Ulusal İnsan Hakları Konseyi başkanı Abdulgaffar Şükür’ün de bulunduğu kimi isimler, idam cezasının her şey soğuduğu vakit gerçekleştirileceğinden korkuyorlar ve Mursi’nin bugün öldürülmesinin mevcut iktidarı kasıp kavuracak ateşe odun atacağını, devrime açık bir davet niteliği taşıyacağını söylüyorlar. (Middle East Eye, 24 Mayıs). Tarihi kendi önünüzde diz çöktürmeniz mümkün değil. O er ya da geç sizi boğmak için geri döner.
Mahmud Kubbeyş gibi başka isimlerse bu tespite şiddetle karşı çıkıyorlar. “Bu türden ifadeler”e yer olmadığını söylüyorlar. Buna göre, “bizim hukuk dairesi içerisinde çalışma yürütmemiz gerek. Yargının işlemesine mani olan bir şey yok.” Hukuka yüklenen bu hayalî itibara totem misali teslim olmak, hiç de olağan bir durum değil.
İdam cezasının ilânı birkaç ülkede gösteriler yapılmasına neden oldu. İslamî Hareket’in kuzey kolunun binlerce Arap takipçisi Kafr Sana Köyü’nde Cumartesi günü gösteri düzenledi. Şeyh Raid Salah, Mısır cumhurbaşkanını “Gazze Şeridi’ne karşı kuşatmayı güçlendirme noktasında, İsrail ve Amerikan işgal güçleri gibi hareket etmek”le suçladı. (Jerusalem Post, 23 Mayıs).

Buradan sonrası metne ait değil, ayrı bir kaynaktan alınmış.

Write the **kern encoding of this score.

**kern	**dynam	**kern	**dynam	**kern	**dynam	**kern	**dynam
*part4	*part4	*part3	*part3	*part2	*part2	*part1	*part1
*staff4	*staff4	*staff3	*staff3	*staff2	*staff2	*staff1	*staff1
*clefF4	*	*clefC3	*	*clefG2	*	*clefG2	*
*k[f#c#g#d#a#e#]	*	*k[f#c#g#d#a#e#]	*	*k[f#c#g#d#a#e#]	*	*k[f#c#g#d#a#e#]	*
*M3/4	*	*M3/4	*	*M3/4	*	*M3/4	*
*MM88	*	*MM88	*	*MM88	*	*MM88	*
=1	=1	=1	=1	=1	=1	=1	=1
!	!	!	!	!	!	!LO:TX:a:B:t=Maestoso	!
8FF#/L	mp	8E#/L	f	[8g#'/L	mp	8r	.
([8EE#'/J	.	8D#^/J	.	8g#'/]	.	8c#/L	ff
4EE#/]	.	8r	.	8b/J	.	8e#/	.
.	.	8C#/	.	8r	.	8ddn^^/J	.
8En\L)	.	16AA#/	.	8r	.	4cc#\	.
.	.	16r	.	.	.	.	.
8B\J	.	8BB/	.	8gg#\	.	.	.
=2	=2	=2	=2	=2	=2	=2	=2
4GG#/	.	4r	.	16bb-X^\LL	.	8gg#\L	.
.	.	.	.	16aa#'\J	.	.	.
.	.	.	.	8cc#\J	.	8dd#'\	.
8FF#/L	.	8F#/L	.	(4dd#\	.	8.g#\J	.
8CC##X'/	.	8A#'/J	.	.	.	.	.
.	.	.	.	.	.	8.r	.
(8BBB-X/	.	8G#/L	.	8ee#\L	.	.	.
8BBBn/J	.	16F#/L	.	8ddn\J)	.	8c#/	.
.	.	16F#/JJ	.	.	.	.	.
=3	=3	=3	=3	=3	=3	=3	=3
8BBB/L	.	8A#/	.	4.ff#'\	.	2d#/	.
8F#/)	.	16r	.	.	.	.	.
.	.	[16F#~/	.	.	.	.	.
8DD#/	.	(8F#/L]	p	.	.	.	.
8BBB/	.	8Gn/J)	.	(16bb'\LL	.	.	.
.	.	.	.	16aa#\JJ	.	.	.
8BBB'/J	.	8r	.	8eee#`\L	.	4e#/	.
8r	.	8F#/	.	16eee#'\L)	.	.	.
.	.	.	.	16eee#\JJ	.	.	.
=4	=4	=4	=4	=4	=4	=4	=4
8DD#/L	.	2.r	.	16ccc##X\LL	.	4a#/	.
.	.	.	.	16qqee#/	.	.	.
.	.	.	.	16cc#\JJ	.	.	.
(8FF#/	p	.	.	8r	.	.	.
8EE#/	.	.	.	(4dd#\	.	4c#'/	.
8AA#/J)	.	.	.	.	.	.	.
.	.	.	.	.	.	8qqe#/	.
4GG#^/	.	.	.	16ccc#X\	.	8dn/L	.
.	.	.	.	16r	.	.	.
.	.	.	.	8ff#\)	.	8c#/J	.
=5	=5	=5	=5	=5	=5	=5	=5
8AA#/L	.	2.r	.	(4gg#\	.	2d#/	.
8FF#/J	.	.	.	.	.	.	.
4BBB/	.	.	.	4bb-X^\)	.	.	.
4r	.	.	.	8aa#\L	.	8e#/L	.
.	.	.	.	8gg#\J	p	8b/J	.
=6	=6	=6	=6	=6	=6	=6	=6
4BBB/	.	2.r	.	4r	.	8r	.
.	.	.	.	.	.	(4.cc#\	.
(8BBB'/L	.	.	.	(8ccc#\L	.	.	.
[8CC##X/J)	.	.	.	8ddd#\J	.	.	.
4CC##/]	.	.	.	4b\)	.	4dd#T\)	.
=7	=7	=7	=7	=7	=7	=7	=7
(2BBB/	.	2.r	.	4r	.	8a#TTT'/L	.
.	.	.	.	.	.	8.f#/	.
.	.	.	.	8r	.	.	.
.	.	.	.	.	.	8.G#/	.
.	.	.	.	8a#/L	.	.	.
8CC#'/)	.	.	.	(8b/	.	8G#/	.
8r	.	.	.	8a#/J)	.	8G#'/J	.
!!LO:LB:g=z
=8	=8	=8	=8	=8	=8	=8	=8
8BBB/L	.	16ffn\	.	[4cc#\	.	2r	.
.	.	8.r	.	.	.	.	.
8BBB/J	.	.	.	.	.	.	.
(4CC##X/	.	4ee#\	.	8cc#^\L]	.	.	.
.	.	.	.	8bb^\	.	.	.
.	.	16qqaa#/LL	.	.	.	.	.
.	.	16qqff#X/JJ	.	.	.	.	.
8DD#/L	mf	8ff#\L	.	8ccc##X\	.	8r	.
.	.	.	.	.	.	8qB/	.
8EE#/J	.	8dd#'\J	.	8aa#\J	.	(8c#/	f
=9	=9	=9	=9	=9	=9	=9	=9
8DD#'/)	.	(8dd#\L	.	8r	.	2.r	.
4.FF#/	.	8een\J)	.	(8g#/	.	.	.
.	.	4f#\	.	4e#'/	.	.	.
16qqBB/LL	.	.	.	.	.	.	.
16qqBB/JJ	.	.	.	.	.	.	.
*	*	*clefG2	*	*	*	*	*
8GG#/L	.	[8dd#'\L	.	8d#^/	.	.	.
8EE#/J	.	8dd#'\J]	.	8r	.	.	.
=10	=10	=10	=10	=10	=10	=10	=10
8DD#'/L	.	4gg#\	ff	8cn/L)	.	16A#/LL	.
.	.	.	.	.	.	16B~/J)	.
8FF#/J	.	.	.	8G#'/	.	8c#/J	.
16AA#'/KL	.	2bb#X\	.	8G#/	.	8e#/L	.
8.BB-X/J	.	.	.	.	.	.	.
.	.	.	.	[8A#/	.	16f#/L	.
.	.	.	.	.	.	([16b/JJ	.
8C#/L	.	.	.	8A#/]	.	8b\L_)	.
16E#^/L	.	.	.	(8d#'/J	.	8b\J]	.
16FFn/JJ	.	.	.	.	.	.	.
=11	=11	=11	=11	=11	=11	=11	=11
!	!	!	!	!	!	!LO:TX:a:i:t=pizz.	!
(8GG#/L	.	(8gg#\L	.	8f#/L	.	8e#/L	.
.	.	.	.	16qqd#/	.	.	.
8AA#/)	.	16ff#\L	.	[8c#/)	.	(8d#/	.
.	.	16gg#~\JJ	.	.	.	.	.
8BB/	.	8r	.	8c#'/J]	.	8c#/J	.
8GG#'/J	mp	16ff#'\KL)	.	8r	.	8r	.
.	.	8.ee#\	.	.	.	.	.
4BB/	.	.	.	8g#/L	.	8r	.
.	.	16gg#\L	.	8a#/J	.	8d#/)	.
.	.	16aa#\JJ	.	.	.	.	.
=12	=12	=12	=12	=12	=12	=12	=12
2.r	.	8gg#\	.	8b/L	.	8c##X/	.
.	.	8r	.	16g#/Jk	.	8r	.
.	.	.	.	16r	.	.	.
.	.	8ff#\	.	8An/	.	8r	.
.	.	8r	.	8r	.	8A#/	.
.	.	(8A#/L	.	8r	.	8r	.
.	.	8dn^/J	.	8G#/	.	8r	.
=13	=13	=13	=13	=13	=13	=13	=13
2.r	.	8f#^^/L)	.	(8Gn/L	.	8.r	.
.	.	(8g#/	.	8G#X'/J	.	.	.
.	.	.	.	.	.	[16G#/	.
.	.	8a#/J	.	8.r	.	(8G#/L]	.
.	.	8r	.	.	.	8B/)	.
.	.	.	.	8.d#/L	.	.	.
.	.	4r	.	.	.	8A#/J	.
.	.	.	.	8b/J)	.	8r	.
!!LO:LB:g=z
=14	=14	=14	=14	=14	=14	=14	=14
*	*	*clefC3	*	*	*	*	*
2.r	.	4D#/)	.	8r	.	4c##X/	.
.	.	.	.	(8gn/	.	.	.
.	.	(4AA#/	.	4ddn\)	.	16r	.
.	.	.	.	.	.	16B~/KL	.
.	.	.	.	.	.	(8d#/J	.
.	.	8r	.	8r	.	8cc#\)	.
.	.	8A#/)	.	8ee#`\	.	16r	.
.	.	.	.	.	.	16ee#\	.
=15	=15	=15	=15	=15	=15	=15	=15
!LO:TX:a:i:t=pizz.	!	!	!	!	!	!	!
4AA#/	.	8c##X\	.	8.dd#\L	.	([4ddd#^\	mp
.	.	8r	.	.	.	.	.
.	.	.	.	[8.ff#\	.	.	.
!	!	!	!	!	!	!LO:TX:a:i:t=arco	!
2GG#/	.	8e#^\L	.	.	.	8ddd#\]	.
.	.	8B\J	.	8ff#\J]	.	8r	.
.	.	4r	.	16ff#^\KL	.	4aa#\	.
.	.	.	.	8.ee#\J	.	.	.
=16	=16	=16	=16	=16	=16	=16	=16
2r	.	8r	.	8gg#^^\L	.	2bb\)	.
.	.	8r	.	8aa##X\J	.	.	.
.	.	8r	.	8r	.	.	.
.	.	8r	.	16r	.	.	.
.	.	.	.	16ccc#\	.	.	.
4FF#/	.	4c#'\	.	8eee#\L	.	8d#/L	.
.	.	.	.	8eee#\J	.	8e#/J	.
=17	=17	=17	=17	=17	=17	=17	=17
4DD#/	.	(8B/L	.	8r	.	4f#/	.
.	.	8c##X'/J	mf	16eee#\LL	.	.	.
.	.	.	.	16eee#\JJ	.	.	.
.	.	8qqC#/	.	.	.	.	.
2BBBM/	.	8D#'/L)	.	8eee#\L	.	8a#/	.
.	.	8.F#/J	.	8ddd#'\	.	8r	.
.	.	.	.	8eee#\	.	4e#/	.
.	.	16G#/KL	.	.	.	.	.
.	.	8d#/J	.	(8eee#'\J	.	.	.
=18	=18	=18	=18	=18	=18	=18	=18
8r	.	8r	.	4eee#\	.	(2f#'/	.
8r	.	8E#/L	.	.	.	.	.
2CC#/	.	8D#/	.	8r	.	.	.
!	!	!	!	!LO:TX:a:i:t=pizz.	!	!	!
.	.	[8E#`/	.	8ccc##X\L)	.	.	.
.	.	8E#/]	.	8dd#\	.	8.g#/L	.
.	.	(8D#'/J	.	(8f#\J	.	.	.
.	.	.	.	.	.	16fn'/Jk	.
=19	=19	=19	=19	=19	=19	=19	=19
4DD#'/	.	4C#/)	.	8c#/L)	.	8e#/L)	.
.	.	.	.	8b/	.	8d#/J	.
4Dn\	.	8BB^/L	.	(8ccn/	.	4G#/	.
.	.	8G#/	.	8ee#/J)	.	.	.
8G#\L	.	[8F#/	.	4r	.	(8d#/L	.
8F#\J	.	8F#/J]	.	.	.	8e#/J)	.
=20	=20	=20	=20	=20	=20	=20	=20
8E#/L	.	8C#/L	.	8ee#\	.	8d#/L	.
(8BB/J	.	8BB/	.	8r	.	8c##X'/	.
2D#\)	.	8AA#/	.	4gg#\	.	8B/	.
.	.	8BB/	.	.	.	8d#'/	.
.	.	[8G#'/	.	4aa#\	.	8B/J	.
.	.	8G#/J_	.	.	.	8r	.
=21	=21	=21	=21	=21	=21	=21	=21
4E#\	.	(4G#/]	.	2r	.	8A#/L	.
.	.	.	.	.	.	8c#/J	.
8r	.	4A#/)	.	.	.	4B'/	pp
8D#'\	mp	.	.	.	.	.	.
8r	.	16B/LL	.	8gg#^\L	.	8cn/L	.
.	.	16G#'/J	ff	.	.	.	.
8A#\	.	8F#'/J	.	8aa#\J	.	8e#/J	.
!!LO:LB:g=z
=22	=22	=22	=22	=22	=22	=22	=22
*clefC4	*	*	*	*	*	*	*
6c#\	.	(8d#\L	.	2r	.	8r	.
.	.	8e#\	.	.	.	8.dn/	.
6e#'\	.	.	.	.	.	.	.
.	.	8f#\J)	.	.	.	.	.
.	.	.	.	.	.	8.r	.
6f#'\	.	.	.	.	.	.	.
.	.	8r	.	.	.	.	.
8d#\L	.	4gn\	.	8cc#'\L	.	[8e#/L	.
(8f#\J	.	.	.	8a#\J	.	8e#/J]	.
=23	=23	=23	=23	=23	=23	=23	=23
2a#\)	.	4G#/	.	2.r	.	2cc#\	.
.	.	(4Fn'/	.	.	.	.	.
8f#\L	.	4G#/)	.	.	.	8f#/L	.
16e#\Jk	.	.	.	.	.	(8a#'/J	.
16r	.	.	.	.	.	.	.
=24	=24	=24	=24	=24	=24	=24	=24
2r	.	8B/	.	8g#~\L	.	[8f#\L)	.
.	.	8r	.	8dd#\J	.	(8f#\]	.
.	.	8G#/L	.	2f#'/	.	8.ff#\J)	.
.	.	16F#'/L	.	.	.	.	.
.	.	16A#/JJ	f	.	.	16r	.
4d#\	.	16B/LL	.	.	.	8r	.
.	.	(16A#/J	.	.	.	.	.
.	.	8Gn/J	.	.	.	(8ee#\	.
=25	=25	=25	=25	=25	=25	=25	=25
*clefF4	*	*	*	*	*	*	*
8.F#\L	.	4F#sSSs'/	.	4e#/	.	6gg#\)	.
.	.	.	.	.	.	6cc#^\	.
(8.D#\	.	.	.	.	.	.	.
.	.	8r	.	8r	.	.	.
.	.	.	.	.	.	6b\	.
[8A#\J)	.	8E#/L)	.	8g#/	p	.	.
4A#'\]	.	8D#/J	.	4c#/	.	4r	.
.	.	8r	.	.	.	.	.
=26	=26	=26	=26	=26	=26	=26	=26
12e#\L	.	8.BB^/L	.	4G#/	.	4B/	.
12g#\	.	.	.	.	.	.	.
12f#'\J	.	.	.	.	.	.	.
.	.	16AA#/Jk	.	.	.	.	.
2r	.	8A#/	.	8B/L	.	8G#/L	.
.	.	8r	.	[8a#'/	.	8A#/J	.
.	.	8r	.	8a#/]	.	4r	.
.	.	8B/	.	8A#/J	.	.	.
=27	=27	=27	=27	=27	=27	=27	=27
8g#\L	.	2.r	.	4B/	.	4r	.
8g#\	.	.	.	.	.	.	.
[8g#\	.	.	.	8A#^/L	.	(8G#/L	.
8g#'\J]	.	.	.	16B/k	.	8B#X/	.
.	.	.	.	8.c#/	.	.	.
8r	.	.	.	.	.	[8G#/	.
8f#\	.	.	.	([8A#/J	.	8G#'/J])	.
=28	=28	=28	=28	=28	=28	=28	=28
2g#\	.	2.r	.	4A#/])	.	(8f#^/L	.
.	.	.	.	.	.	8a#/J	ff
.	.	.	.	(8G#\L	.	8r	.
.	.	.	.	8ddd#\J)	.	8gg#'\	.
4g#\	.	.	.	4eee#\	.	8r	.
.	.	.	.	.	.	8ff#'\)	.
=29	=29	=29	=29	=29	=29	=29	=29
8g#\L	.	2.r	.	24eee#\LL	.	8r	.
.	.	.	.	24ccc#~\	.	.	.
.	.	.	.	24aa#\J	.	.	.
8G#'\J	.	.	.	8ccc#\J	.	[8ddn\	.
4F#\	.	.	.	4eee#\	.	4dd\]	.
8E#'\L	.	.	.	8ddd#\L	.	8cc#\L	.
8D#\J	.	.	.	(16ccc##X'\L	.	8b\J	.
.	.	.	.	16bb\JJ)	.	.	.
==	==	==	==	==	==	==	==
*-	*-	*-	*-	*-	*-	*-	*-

Muhtelif STK’lar Türkiye’de gösteriler düzenlediler. Türk Hizbullah’ının uzantısı kabul edilen İslamcı Hüda-Par üyeleri ve diğer gösterilerin sonunda yirmi kişi gözaltına alındı (AFP, 23 Mayıs). On birinin Kürdlerin çoğunluğu teşkil ettiği güneydoğu şehri Diyarbakır’daki çatışmalarda yaralandığı ifade edildi. Türk Cumhurbaşkanı Tayyip Erdoğan bile “Mısır’ın gerisin geri antik Mısır’a dönüştüğünü” söyledi.
Paris’te Place de la Republique’te yapılan gösteride kitle “Adalet İstiyoruz” ve “Sessizlik Öldürür” gibi sloganlar attı. Sudan’ın başkenti Hartum’da yapılan gösteride de benzer duygular hâkimdi.
Tüm bunların Mursi’ye faydası yok. O hâlâ Baş Müftü’nün elinde olan idam cezasının onaylanmasını bekliyor. Her ne kadar ufak bir ihtimal olsa da hâlâ temyiz imkânı mevcut.
İdam cezası, kanlı egemenliğin bir ifadesi olarak her şeyden daha caydırıcı bir silâh. Bu cezayı alanlar, iktidarda olsalar cezanın kullanılmasını isteyecek destekçilerinden uzaklaşacak. Her ilmiğin ucunda “önemli olan tek şey, intikam duygusunun hâkim olduğu orman kanunudur” yazan bir kâğıt asılı.